[Given data]
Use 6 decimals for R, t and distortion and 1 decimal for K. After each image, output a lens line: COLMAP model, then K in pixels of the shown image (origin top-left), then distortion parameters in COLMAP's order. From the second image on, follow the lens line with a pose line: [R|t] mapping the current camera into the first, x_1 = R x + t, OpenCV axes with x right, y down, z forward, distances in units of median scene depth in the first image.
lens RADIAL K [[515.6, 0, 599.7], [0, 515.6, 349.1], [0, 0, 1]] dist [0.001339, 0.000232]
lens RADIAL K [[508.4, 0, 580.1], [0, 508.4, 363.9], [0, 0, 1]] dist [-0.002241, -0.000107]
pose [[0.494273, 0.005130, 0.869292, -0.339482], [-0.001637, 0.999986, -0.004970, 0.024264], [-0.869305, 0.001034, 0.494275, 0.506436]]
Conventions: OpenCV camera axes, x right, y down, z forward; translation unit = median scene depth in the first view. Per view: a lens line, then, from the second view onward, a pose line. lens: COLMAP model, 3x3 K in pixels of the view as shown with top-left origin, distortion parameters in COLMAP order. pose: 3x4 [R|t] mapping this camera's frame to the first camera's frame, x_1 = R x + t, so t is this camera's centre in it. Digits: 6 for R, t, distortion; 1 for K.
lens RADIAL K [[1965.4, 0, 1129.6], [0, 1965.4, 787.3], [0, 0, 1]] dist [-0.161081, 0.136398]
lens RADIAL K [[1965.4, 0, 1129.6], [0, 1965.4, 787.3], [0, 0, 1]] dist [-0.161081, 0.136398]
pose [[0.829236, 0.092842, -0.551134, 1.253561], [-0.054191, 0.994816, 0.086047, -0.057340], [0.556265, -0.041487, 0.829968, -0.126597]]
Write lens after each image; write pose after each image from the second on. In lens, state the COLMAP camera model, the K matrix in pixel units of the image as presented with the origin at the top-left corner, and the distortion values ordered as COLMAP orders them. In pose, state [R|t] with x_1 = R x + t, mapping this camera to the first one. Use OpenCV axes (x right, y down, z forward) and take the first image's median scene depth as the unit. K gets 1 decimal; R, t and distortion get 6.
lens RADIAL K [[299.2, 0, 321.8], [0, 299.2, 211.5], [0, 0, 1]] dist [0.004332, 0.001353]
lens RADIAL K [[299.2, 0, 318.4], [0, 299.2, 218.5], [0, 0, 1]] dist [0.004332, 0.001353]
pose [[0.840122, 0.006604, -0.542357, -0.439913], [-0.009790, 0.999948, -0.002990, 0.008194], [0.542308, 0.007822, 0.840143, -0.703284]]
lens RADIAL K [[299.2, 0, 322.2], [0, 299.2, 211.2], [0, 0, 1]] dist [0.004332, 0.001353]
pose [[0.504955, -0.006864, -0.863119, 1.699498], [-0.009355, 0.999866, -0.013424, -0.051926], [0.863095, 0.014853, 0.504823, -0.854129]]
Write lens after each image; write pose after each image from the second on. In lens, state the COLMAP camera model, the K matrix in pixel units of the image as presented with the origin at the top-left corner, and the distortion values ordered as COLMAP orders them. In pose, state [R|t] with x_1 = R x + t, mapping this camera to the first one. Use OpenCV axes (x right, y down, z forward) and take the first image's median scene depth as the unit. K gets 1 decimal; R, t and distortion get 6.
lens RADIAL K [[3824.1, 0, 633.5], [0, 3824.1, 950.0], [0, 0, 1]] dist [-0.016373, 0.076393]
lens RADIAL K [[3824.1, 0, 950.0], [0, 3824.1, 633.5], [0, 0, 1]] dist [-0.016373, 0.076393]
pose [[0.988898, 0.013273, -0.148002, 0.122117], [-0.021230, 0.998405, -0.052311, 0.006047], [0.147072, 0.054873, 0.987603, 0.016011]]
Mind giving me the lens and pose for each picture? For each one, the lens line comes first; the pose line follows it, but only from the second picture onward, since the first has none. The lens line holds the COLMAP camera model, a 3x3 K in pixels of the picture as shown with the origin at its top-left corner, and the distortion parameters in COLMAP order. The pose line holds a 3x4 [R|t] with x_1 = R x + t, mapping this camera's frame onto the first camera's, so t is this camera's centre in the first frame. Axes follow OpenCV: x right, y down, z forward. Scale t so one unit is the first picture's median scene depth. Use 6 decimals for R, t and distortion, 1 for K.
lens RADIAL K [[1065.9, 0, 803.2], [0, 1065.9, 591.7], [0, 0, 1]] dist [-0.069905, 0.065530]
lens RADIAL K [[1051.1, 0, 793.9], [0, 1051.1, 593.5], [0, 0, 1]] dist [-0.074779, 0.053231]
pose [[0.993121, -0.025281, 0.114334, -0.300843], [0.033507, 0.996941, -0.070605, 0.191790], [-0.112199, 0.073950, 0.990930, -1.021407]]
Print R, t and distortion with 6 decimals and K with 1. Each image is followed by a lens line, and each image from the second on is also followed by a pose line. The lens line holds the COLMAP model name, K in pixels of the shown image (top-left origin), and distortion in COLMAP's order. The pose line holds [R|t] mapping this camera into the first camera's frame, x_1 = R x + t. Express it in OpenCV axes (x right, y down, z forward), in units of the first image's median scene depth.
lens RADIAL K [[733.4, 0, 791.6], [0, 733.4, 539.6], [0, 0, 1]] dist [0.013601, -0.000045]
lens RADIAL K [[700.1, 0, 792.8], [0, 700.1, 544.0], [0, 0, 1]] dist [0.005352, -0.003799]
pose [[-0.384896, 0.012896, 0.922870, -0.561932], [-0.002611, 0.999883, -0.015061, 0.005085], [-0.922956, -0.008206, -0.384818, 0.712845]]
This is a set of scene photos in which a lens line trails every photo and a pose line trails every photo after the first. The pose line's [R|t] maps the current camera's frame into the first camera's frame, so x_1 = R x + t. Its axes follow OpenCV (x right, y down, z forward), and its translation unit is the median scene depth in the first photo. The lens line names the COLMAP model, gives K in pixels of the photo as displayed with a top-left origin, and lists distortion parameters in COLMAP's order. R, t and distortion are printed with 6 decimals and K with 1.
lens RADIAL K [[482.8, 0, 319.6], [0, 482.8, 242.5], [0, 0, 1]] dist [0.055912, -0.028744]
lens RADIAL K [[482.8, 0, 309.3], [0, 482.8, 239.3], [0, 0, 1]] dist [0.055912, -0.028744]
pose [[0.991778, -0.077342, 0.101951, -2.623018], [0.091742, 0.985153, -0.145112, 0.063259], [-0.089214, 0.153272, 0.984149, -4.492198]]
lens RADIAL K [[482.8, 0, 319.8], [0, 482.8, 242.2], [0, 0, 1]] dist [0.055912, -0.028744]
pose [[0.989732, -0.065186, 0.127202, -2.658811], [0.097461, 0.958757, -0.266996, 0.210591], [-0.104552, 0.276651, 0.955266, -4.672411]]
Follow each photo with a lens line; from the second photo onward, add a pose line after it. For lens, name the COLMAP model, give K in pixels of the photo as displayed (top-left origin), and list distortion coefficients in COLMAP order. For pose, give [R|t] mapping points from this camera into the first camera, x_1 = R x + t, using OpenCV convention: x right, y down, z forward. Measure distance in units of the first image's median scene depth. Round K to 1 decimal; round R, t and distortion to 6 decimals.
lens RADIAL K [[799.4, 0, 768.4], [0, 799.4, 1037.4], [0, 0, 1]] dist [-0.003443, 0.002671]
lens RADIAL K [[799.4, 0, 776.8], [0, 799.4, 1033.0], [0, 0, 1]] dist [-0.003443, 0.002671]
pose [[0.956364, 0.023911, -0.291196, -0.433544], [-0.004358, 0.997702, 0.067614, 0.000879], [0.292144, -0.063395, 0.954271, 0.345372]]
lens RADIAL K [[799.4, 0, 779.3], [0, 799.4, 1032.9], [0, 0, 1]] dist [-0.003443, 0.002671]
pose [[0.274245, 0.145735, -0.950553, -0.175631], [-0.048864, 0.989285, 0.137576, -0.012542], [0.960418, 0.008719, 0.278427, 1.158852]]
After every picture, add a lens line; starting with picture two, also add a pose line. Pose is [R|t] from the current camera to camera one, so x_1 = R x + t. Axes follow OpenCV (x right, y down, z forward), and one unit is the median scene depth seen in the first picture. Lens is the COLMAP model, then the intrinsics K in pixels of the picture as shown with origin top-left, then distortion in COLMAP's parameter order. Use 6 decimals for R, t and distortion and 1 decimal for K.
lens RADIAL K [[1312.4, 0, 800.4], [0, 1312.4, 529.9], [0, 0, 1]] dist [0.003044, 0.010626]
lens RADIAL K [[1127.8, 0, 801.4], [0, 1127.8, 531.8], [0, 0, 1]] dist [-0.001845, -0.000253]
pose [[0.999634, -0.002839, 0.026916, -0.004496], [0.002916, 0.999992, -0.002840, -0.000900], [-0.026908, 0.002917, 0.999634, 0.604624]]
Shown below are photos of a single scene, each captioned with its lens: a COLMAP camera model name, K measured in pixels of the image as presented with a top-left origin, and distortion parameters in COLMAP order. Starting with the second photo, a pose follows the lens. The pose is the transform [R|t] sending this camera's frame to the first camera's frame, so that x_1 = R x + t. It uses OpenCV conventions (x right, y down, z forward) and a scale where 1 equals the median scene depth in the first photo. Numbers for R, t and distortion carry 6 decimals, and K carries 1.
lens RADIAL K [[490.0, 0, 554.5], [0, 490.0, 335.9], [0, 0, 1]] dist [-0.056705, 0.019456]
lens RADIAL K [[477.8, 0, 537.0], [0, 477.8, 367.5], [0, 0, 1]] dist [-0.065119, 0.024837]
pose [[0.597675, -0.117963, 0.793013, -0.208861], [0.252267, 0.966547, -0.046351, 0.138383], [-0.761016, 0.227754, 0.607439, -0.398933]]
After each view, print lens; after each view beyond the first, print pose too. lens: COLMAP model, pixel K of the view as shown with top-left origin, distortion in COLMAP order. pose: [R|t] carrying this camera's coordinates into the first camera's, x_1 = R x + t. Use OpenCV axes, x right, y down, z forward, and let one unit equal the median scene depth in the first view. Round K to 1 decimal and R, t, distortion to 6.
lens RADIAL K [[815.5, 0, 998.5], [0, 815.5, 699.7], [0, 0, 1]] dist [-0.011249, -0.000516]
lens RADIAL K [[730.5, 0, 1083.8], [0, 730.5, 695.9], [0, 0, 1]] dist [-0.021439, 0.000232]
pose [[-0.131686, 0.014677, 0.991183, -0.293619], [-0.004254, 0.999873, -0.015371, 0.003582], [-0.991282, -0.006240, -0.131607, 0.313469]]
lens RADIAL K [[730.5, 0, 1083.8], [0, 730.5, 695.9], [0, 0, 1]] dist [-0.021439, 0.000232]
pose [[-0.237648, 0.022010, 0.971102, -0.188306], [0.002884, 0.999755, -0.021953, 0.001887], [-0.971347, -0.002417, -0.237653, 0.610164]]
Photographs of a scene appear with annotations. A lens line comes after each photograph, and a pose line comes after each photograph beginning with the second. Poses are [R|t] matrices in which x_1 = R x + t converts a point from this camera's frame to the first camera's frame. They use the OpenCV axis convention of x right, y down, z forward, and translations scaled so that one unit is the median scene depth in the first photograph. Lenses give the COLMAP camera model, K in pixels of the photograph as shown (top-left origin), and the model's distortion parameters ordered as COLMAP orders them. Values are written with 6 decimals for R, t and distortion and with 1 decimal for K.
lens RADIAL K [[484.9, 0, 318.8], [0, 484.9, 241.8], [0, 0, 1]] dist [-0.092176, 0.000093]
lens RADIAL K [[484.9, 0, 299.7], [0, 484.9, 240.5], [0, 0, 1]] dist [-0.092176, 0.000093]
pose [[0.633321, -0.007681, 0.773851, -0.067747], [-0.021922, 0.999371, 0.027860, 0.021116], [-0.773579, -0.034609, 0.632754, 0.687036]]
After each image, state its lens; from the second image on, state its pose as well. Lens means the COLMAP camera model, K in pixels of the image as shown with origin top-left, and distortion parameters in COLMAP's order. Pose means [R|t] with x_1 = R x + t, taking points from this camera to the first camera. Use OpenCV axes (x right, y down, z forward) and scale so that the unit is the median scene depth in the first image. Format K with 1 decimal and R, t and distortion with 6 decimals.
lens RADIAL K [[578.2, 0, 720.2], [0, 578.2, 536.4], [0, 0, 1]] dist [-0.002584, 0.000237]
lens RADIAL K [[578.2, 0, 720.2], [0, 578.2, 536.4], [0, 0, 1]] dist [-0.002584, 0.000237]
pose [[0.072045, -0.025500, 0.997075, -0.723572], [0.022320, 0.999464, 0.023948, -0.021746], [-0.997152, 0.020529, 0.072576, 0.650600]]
[/Given data]
§ Exercise
Convert everything from the start of the records down to the line containing "0.001034, 0.494275, 0.506436]]", inclusive, into a JSON array of strings with one string per line, omitting blank lines.

§ Your response
[
  "Use 6 decimals for R, t and distortion and 1 decimal for K. After each image, output a lens line: COLMAP model, then K in pixels of the shown image (origin top-left), then distortion parameters in COLMAP's order. From the second image on, follow the lens line with a pose line: [R|t] mapping the current camera into the first, x_1 = R x + t, OpenCV axes with x right, y down, z forward, distances in units of median scene depth in the first image.",
  "lens RADIAL K [[515.6, 0, 599.7], [0, 515.6, 349.1], [0, 0, 1]] dist [0.001339, 0.000232]",
  "lens RADIAL K [[508.4, 0, 580.1], [0, 508.4, 363.9], [0, 0, 1]] dist [-0.002241, -0.000107]",
  "pose [[0.494273, 0.005130, 0.869292, -0.339482], [-0.001637, 0.999986, -0.004970, 0.024264], [-0.869305, 0.001034, 0.494275, 0.506436]]"
]